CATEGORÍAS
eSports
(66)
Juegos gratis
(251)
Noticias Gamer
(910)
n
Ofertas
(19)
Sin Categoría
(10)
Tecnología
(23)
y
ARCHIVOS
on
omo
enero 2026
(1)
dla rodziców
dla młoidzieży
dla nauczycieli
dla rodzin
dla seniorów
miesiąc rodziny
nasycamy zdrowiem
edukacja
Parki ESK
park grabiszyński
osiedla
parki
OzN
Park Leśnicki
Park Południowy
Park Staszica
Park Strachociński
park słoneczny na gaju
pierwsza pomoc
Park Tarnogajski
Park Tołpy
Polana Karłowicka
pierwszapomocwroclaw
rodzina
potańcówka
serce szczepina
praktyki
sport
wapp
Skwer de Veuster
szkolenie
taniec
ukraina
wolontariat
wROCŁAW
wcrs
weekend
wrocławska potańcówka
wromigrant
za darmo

----

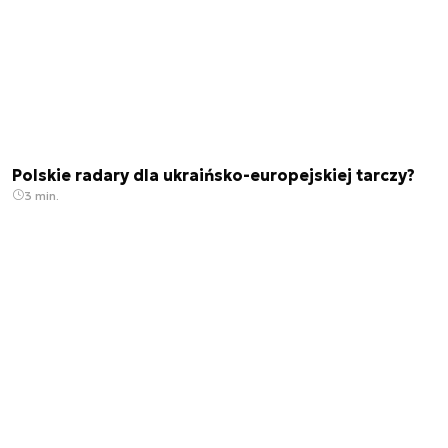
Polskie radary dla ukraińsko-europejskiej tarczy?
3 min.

----

What the task requires —
Return each line in the items above that contains the string "potańcówka". Case counts.

Solution to this exercise —
potańcówka
wrocławska potańcówka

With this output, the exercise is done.